- _LISTED ENTRIES_
········

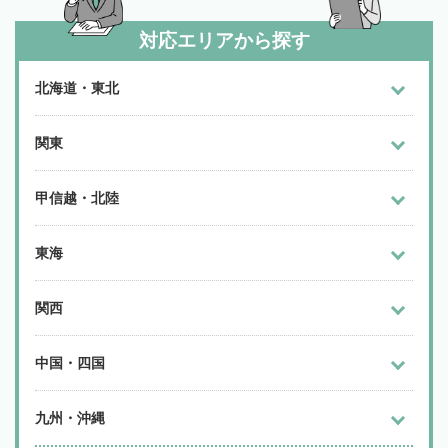
対応エリアから探す
北海道・東北
関東
甲信越・北陸
東海
関西
中国・四国
九州・沖縄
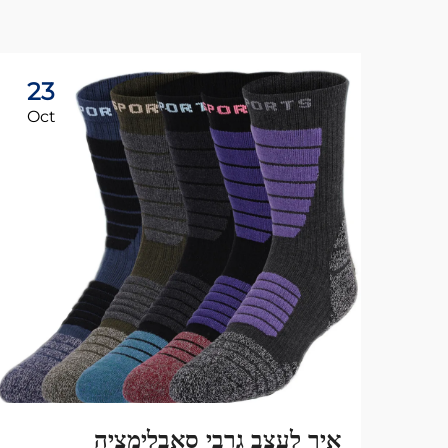
23
Oct
איך לעצב גרבי סאבלימציה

········

- _TASK BRIEF_
Every line above should be transcribed word for word; leave the pictures out.

- _ANSWER BELOW_
対応エリアから探す
北海道・東北
関東
甲信越・北陸
東海
関西
中国・四国
九州・沖縄
23
Oct
איך לעצב גרבי סאבלימציה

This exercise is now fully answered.